Wednesday, March 13, 2013

Fighting "Comfortable" History

I just finished reading The Rebellious Life of Mrs. Rosa Parks by Jeanne Theodoris, and I highly recommend it for those who like to read good history and especially for those who are concerned about how history is sometimes manipulated to make it fit into a nice narrative in which we can feel good about our society.  Theodoris' thesis is that Rosa Parks was a life-long activist who did not simply feel "too tired" to get up from her seat. She was a strong civil right activist long before the Montgomery bus boycott and would be even more committed to the struggle for her people years after.
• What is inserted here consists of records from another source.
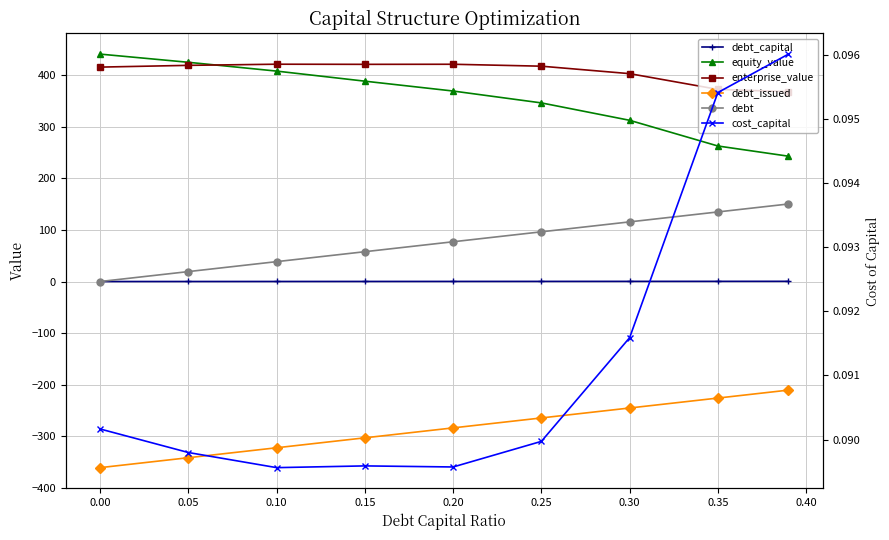

Is this an area chart (filled region under the line)?

No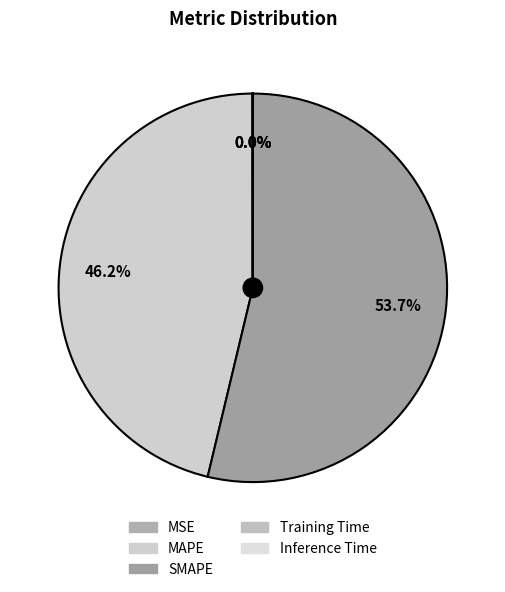

To the nearest percent, what percentage of the pie is SMAPE?

54%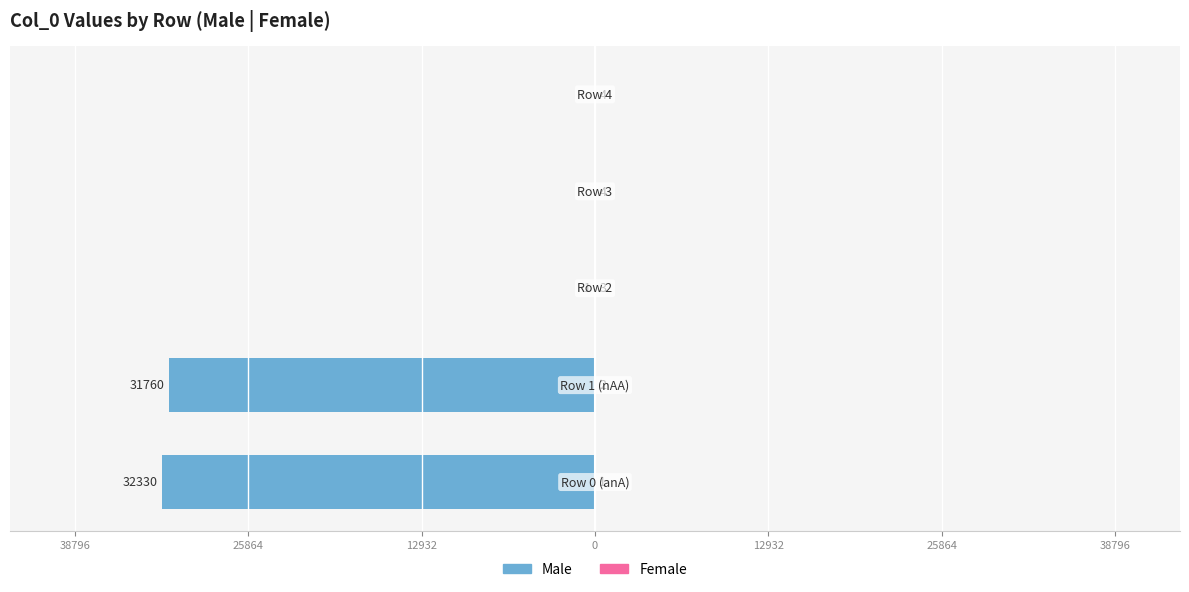

Which series changed the most between 38796 and 0?

Male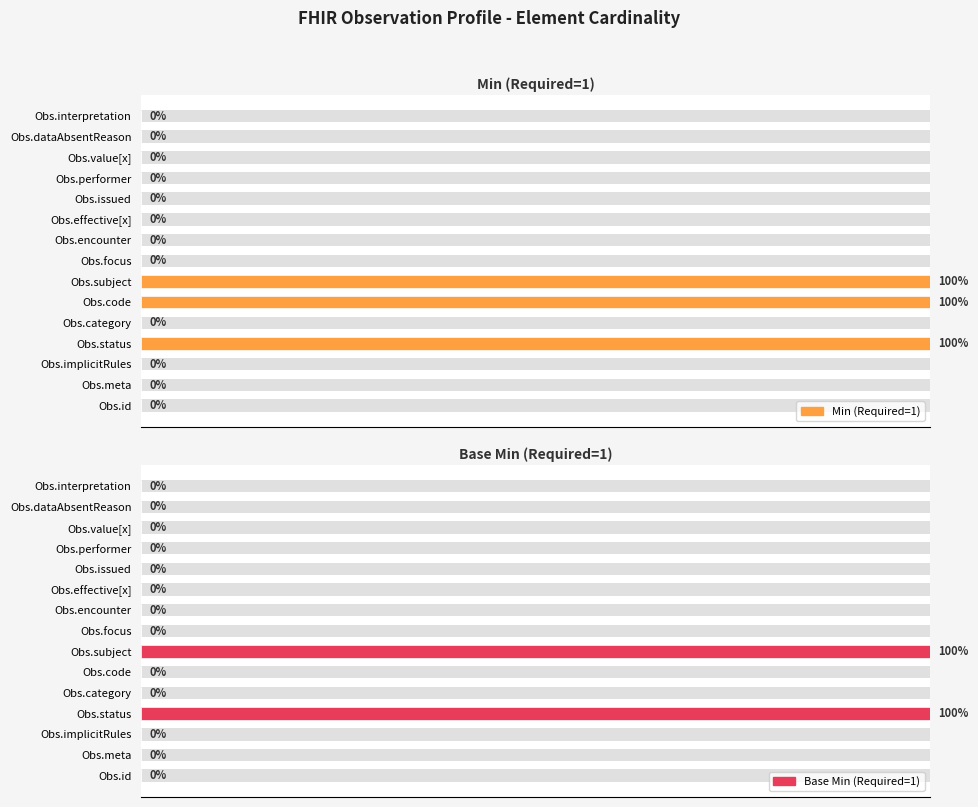

Does the chart contain stacked bars?

No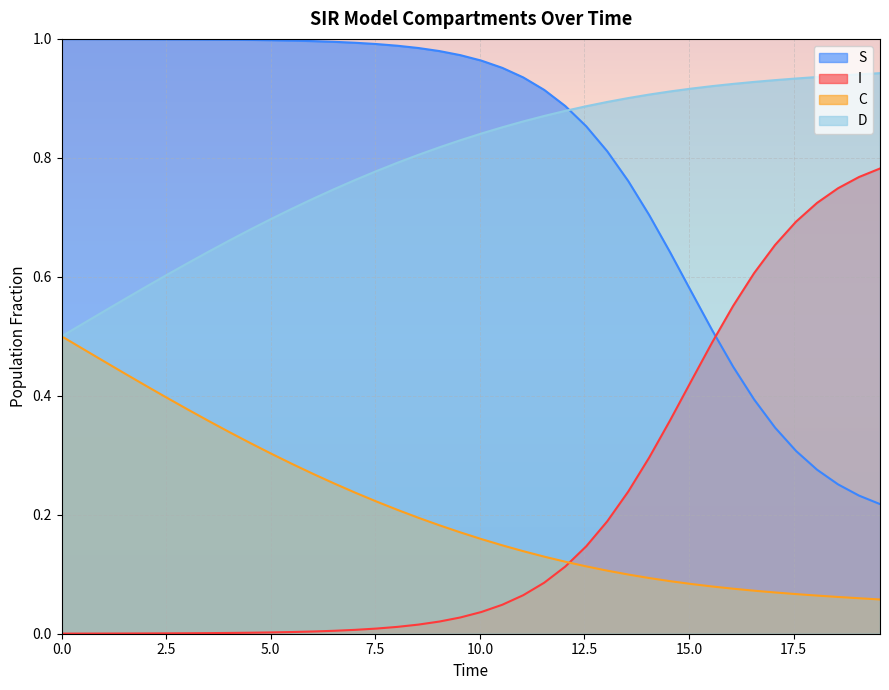

True or false: C and D cross at least once.

False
Most of this goes contrary to the story we have been told about Rosa Parks and provides a different perspective on our nation's slow-walk toward equality. It is also a myth perpetuated by scholars who find "comfortable history" more palatable than the story of a tough as steel woman who believed in self-defense, admired the young black power activists, who spent more time fighting discrimination in Detroit than Alabama, and whose hero was Malcom X. Too many Americans would find it difficult to accept this version because it points out the messiness of history, and reaffirms what most good historians know and that is that loose ends are not always neatly tied together in the end. More important, the story of Rosa Parks creates another strain within Ameican history that challenges the hegemonic narrative we push so hard in public schools and in many universities.

At the same time, we find that myth-making is not simply a task of American scholars and intellectuals. Currently, that is happening in Venezuela where El Comandante's followers are writing history for their next electoral campaign. In a few years all we will know about Hugo Chavez will be what will benefit the Chavistas in power--or if they lose the election, seeking power. Rosa Parks hated the fact that the story line was that she was tired from working hard when in reality she was tired of being discriminated against. For Chavez, embalming someone and putting them in display was one more symbol of capitalist debauchery. Now his enemies will have another example of El Comandante's "socialist contradictions" to point out.

Too often historical figures become footnotes in a history that we can manipulate for our own politics and our own causes. We create an overarching narrative or paradigm and find the people and events, fine tune them, or blatantly manipulate them, and proclaim it history. Most all of us are guilty of it in one form or another but some of us try to keep to the "truth" as closely as we can, while others simply rewrite it as most scholars have done with Rosa Parks and most Chavista historians will do with Hugo Chavez. And with today's post-modernist notion that there is no truth except interpretation it has become much easier to do so. Conservative and liberal historians use to simply leave out things, today's historians simply interpret them which ever way they want.

While no doubt that much truth is in the eyes of the beholder there are facts that cannot be ignored. We can interpret Rosa Park's actions which ever way we want, but we cannot ignore what she said about those actions over and over again. We can argue that black power advocates hated traditional civil rights advocates but we cannot argue that those traditional advocates and those black power activist met numerous times, held conferences together, or worked with each other in particular issues. We can say racism was a "southern thing" but we cannot deny the rampant discrimination, segregation and police brutality in the north. We can say that Martin Luther King, Jr. was a man of peace and nonviolence and that he loved this country, but we cannot erase his words to the effect that American was one of the worse killers of innocent people in history. We can now claim him as an American hero but we cannot forever hide the polls taken during his time which showed him to be one of the most hated men among Whites.

Yes, we can manipuate intepretations but we cannot erase facts, documents, speeches and personal words even if we do choose to hide them. In the end, history is not "comfortable" for the human species. And no good scholar or writer should ever be part of a historical and scholarly approach that tries to make it so. We might be strongly conservative, liberal, left or whatever ideology we believe in, but that does not give us the right to consciously lie, distort or misinterprest. If we really believe that what we write is the "truth" or the right solution, we ought to have the faith that it will make a difference. Or as the apostle John said, that it will make us free. To say we believe in something or someone and then manipulate the facts in order for that something or someone to prosper unfairly is an admission that we don't have faith in what we believe. Sure, truth does not always triumph but trying to tell the truth is liberating to us and to the causes we espouse.

I always remember an old Chicano activist who saw himself as the ultimate socialist. He preached the poor people's ability to see through the lies of the politicians. And he knew they would pick his candidate, but he helped the truth along by ripping down all the opposition's posters and did everything to prevent the other side from participating in the public debate. So much for the faith in his cause. Today, he is just another rich lawyer. If we don't believe in what we preach or write then we shouldn't write or preach it. And if we find ourselves writing a history that fits comfortably into a narrative we know not to be fully true, then we ought to take a hard look at what we are doing.